***** QUOTED PASSAGE *****

And when we jump on that call, it's all about them, it's not about me at all. They only care about what's in it for them, obviously. So you know that whole call is just offering strategies and suggestions and showing them examples, especially because we've designed so many websites, of other websites that we've designed that are similar, you know similar niche, et cetera. So by the end of the call, they're really clear on the. You know the way that we're going to design their website. They're really clear on the way that we're going to design their website and by that point, we send them the final proposal which we use, better proposals for that, which is really cool software.

Greg Merrilees:

We customize that proposal. We had a lot of social proof into that proposal, video into that proposal, and it's really clear on what they get what's out of scope, our terms and the payment and all that sort of stuff. And they just need to sign that if they want to go ahead. And you know the payment and all that sort of stuff right, and they just need to sign that if they want to go ahead. But just doing that little piece as well, rather than just saying whip out your credit card and pay us, like it's just the whole process. It takes out the ickiness of asking for money. It's just, you know, they know what to expect roughly from the ballpark and after the call we send them a supporting email with a proposal that really outlines what's in the proposal.

***** SUPPLIED RECORDS *****

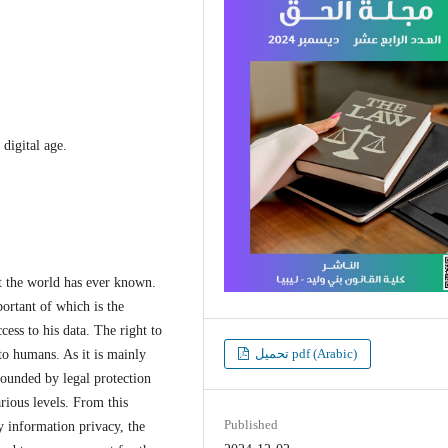
 digital age.
nt the world has ever known.
portant of which is the
cess to his data. The right to
تحميل pdf (Arabic)
to humans. As it is mainly
rounded by legal protection
rious levels. From this
Published
y information privacy, the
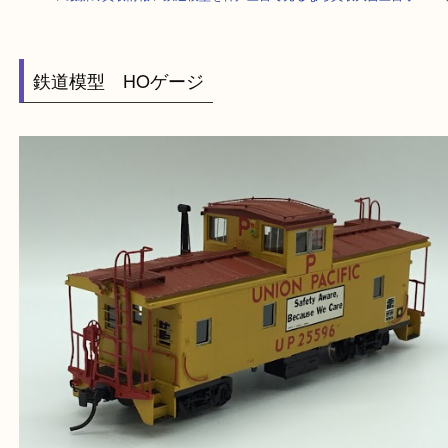
HOME
>
最新の買取情報
>
鉄道模型を神戸三宮で売るなら買取大吉三宮オ
鉄道模型 HOゲージ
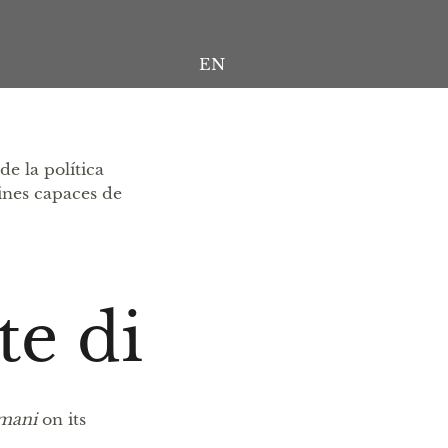
EN
Home
Biography
Publications
de la política
eines capaces de
Inspiration
Nexus
Contact
te di
umani
on its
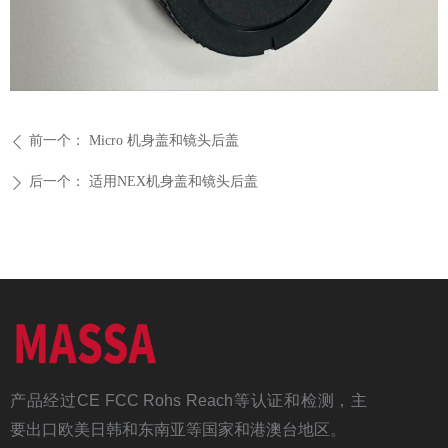
前一个：
Micro 机身盖和镜头后盖
ꄴ
后一个：
适用NEX机身盖和镜头后盖
ꄲ
产品经过CE FCC Rohs Reach等认证和检测，主
要出口欧美日韩和东南亚等国家和港澳台地区。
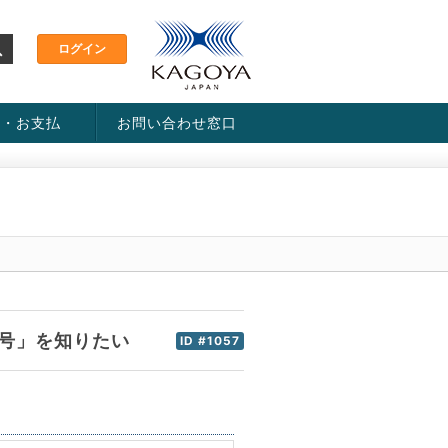
金・お支払
お問い合わせ窓口
ス・料金一覧表
い方法
番号」を知りたい
ID #1057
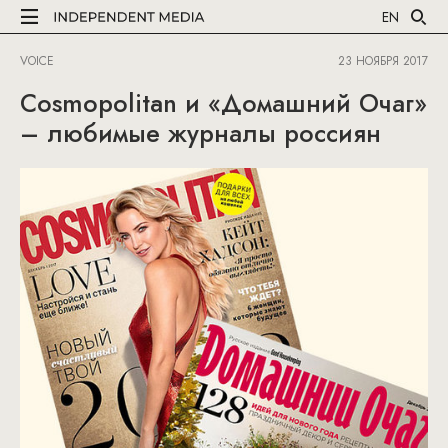
EN
VOICE
23 НОЯБРЯ 2017
Cosmopolitan и «Домашний Очаг»
– любимые журналы россиян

*****

## QUESTIONS ON THE MATERIAL
#1 Could you echo the transcript about website proposals word for word, everything from "We customize that" down to "in the proposal."?
#2 Can you duplicate the text of every row exactly, leaving the pictures out?

## ANSWERS TO EACH TASK
#1
We customize that proposal. We had a lot of social proof into that proposal, video into that proposal, and it's really clear on what they get what's out of scope, our terms and the payment and all that sort of stuff. And they just need to sign that if they want to go ahead. And you know the payment and all that sort of stuff right, and they just need to sign that if they want to go ahead. But just doing that little piece as well, rather than just saying whip out your credit card and pay us, like it's just the whole process. It takes out the ickiness of asking for money. It's just, you know, they know what to expect roughly from the ballpark and after the call we send them a supporting email with a proposal that really outlines what's in the proposal.

#2
 digital age.
nt the world has ever known.
portant of which is the
cess to his data. The right to
تحميل pdf (Arabic)
to humans. As it is mainly
rounded by legal protection
rious levels. From this
Published
y information privacy, the
HOME
>
最新の買取情報
>
鉄道模型を神戸三宮で売るなら買取大吉三宮オ
鉄道模型 HOゲージ
EN
Home
Biography
Publications
de la política
eines capaces de
Inspiration
Nexus
Contact
te di
umani
on its
前一个：
Micro 机身盖和镜头后盖
ꄴ
后一个：
适用NEX机身盖和镜头后盖
ꄲ
产品经过CE FCC Rohs Reach等认证和检测，主
要出口欧美日韩和东南亚等国家和港澳台地区。
金・お支払
お問い合わせ窓口
ス・料金一覧表
い方法
番号」を知りたい
ID #1057
EN
VOICE
23 НОЯБРЯ 2017
Cosmopolitan и «Домашний Очаг»
– любимые журналы россиян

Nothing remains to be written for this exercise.